╭─ Extract

The Elephant People bare all in controversial documentary

Tufts' annual Naked Quad Run is the subject of an expos?© entitled The Elephant People, which will be shown today at 7:30 p.m. at the Coolidge Corner Movie Theater. The documentary tries to uncover the motives behind years of Jumbos' participation in the tradition, said producer Jeremy Noritz, who graduated from Tufts in the combined degree program through the Museum School in 2000.

The first cut of the documentary was shown at both Tufts and the Museum School in the spring of 2001, and has since been revised. It was completed a year ago, and Noritz would like to organize a showing of the new cut on campus sometime before this December's Quad Run.

Noritz said he decided to explore the subject because he was interested in the Quad Run's origins and why it became a tradition. "I was interested in... what compels college students to run naked in a group, and to kind of just see what it's all about," Noritz said.

Although the tradition has been described as a way for students to blow off steam the night before the first day of reading period, Noritz said, "it had to be more than that for it to keep going on."

The documentary, billed in a press release as "revelatory and controversial," explores the role of peer pressure in students' decisions to run. While each participant has his or her own reason for running, Noritz said, his investigation revealed that "a lot of it became about peer pressure at times."

Tufts alumni such as Michael Dupuy (LA '01), who worked with Noritz on projects for Tufts' radio station WMFO, helped with the endeavor. "I think it's obvious that it's a very interesting phenomenon in and of itself," Dupuy said of the Quad Run.

╰─
╭─ Dataset entries

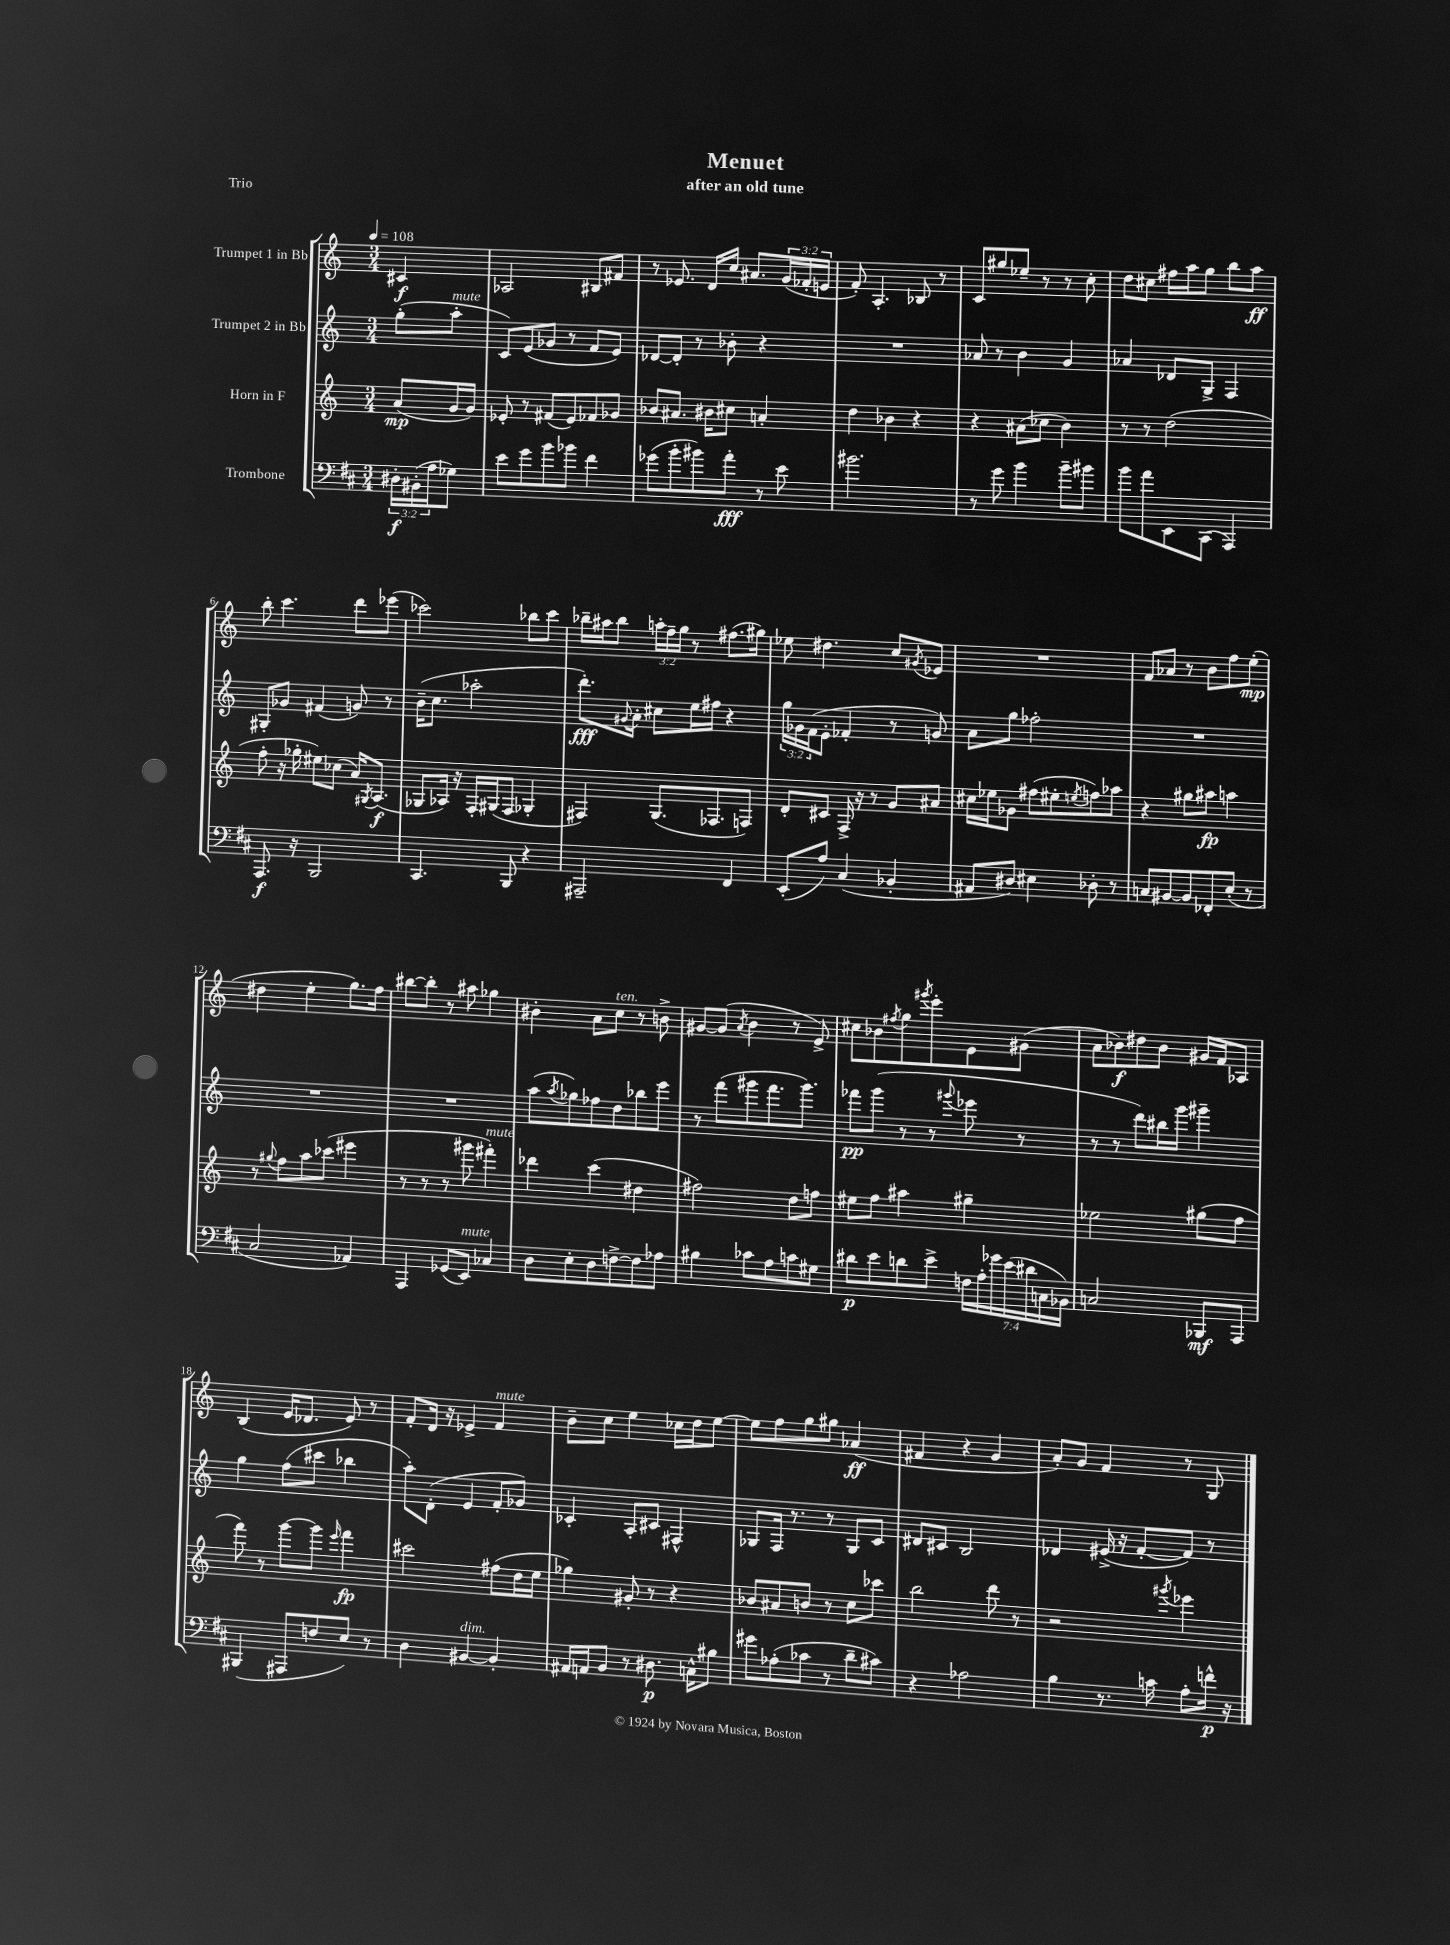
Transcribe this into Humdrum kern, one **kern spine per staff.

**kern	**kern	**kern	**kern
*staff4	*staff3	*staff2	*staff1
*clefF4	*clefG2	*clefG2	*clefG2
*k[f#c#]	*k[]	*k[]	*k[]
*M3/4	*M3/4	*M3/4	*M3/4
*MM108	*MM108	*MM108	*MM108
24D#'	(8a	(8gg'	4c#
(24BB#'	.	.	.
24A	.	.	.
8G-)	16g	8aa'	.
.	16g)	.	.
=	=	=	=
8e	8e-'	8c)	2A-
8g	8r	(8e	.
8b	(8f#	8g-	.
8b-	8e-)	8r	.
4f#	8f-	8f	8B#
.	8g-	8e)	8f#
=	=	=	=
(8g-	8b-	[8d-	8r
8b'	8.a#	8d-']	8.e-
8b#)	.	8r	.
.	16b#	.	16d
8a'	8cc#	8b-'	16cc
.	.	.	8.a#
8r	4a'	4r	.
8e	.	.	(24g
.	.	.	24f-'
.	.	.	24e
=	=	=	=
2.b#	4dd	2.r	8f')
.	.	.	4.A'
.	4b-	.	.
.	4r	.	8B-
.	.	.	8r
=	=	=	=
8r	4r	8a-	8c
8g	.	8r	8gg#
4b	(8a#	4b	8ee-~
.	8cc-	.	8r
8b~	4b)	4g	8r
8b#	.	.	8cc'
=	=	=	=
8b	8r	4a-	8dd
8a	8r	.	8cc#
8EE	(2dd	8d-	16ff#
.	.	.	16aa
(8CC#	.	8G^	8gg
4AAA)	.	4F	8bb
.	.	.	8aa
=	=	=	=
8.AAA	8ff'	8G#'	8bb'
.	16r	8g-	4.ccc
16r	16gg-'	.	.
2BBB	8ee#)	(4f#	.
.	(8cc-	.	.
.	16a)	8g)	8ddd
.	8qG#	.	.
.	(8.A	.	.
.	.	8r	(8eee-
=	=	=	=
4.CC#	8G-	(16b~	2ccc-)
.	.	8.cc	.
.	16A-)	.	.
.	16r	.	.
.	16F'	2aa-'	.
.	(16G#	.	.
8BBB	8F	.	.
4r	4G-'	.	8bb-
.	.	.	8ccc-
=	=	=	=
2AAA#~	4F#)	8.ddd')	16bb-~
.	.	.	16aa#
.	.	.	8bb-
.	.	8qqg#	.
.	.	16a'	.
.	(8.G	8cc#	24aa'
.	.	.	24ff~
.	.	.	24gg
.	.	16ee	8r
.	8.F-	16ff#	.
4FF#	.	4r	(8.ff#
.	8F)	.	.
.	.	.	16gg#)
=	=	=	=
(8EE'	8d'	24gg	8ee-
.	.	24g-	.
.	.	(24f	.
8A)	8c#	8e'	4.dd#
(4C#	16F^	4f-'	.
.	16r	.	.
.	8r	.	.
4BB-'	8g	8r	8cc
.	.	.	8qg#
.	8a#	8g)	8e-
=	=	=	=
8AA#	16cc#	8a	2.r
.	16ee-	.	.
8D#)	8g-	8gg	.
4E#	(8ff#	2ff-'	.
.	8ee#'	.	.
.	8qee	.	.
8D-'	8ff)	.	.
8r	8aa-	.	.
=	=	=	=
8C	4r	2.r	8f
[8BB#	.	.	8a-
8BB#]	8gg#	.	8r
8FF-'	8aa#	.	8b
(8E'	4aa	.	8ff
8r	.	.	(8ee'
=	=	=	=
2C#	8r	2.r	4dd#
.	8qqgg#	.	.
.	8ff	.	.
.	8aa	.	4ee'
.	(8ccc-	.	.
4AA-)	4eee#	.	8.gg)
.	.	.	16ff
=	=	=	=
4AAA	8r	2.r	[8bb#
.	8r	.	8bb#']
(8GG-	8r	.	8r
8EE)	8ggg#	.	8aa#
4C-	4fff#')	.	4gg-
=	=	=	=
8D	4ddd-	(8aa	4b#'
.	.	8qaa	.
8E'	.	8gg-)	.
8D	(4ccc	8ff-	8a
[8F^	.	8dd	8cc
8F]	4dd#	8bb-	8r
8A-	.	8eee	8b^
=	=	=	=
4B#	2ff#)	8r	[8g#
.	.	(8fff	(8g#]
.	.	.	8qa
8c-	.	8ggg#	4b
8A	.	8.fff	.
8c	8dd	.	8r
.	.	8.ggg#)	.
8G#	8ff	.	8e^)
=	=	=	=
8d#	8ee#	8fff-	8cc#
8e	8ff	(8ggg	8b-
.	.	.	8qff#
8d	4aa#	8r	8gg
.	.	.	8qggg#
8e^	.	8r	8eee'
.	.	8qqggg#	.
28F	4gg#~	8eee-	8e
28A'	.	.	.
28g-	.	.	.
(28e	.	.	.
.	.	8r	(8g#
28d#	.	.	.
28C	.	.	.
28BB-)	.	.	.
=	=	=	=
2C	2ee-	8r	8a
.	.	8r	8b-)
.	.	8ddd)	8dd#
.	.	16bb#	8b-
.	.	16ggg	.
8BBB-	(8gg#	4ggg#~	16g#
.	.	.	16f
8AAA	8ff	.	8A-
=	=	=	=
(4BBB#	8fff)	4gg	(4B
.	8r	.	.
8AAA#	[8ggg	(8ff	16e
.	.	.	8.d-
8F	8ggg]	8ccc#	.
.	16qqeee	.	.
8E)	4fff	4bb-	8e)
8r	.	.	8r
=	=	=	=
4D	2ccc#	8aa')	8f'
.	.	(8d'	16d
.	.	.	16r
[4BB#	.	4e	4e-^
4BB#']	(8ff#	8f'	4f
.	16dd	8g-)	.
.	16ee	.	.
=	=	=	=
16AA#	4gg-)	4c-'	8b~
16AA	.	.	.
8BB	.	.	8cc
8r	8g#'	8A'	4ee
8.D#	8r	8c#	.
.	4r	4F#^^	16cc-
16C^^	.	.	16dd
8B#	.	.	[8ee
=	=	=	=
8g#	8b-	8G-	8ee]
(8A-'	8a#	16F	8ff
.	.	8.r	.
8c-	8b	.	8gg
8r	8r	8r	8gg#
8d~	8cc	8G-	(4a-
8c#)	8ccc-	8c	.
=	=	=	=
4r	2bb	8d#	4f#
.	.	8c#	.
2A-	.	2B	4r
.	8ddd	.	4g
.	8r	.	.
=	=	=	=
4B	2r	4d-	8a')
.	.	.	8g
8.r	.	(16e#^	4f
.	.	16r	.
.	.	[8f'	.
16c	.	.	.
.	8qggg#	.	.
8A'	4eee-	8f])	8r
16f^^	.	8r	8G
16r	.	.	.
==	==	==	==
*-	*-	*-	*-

╰─

Goal A: For each statement, say yes or no according to the article on the Naked Quad Run documentary, and quote the deciding words: (i) The first cut of the documentary was screened at Tufts and the Museum School in spring 2001. (ii) Noritz graduated from Tufts in 2001. (iii) The showing is set for 7:30 p.m. at the Coolidge Corner Movie Theater.
Goal B: Pick up the article on the Naked Quad Run documentary after its final sentence and write its continuation.
The items have no connection to the article on the Naked Quad Run documentary.

Final result A:
(i) Yes: "The first cut of the documentary was shown at both Tufts and the Museum School in the spring of 2001"
(ii) No: "who graduated from Tufts in the combined degree program through the Museum School in 2000"
(iii) Yes: "which will be shown today at 7:30 p.m. at the Coolidge Corner Movie Theater"

Final result B:
The film investigates the opinions of various University community members, including those of students, faculty, pre-frosh, former chaplain Scotty McLennan, and actor Hank Azaria (LA '85).

Before shooting footage of the December '99 Quad Run, Noritz attempted to make his face and name known amongst students while interviewing and shooting for the documentary throughout the semester.

In past years, films of the event have landed on the Internet and have been circulated by other methods, heightening controversy surrounding the already disputed event, Dupuy said. Noritz and his crew wanted to "let people know this didn't have those other motives that people were worried about it."

Despite this effort, and despite numerous other cameras filming the event, some runners were upset at the sight of Noritz's eight cameras and crew. "The night of the run there were a lot of people who were very angry at me and my crew," Noritz said. "One of my crew [member's] cameras was smashed by an angry person."

"A lot of people really do get angry when they see people flashing photography at them, for very legitimate reasons," Dupuy said. But the documentary maintains anonymity whenever possible, he said.

The camera shots are framed, for the most part, so that the audience cannot see a runner's face and body at the same time, and the chaotic nature of the run makes it hard to recognize runners, Noritz said.

Even so, Dupuy said, it would be a natural, "knee jerk response" for a person to view the documentary as pornography or simply as a joke without having seen it.

Noritz wanted to explore the idea of tradition in general, using the Quad Run as a point of investigation. "...Because this was a tradition with nudity and people are sensitive to that, it clouded the issue a bit," Noritz said. "But in a way that made it stronger also."

The documentary does contain an element of lightness. "It's just a really humorous event and it deserves a little airtime," Noritz said.

The documentary explores the issue of Quad Run training, Dupuy said with a hint of jest. "All the runners had to mentally prepare and some physically prepare for the run," he said. "Some people only need a bit of alcohol to prepare for it; others need some pep talk or some jogging practice."

While the film allows for "a bit of self mockery," Dupuy said, "I don't think its intention is to just make fun of the Quad Run, but to sort of draw attention to it as an unusual sort of rite of passage for Tufts students."

Dupuy added that the tone of the documentary is "a little more respectful than you might expect."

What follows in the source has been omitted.